### [INSTRUCTIONS TO FOLLOW]
Which rows contain the string "shoulder"? List each of those rows in full.

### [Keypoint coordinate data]
_ _ _
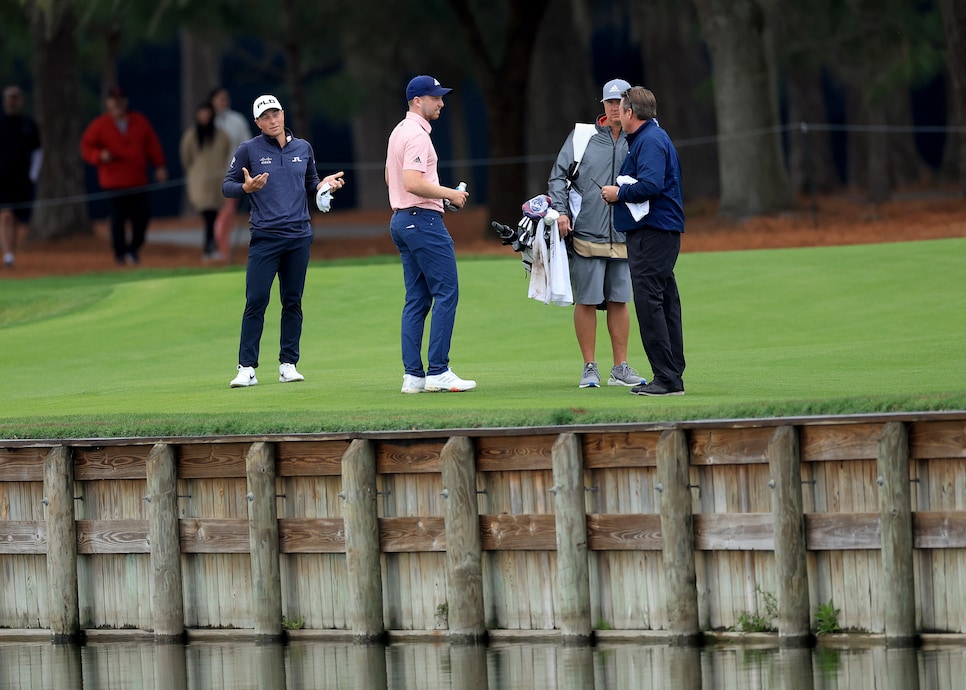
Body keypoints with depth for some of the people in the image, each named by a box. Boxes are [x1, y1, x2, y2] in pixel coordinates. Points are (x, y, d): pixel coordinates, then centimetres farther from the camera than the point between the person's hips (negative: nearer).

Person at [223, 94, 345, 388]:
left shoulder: (303, 148, 11)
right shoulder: (248, 150, 0)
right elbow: (227, 186, 1)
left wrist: (323, 185, -1)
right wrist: (246, 187, -20)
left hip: (299, 236, 4)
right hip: (265, 238, -4)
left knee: (293, 302, 7)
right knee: (256, 302, -8)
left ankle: (288, 364, 13)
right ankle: (247, 368, -6)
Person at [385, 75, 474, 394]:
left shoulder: (398, 132, 17)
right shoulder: (417, 135, -14)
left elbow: (391, 177, 27)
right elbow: (412, 183, -24)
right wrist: (450, 194, -14)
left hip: (401, 220, 11)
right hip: (423, 220, -11)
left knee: (417, 299, 9)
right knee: (446, 293, -8)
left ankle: (413, 375, 7)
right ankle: (438, 371, -12)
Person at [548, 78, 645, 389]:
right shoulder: (582, 136, 4)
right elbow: (558, 176, 4)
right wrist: (561, 211, -7)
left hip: (624, 236, 2)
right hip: (586, 233, -2)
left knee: (619, 300, 5)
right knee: (586, 300, -1)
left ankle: (620, 368, 13)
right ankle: (589, 368, 6)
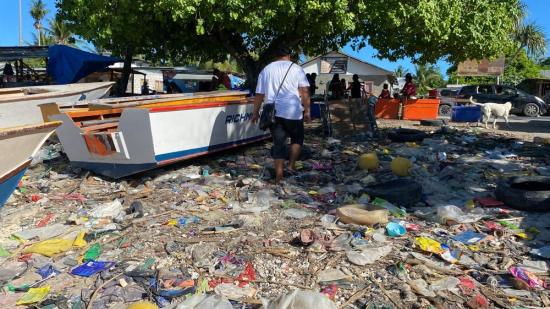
_ _ _
### [RESPONSE BOX]
left shoulder: (303, 148, 11)
right shoulder: (248, 150, 0)
left shoulder: (398, 132, 17)
right shoulder: (417, 135, -14)
right shoulder: (582, 136, 4)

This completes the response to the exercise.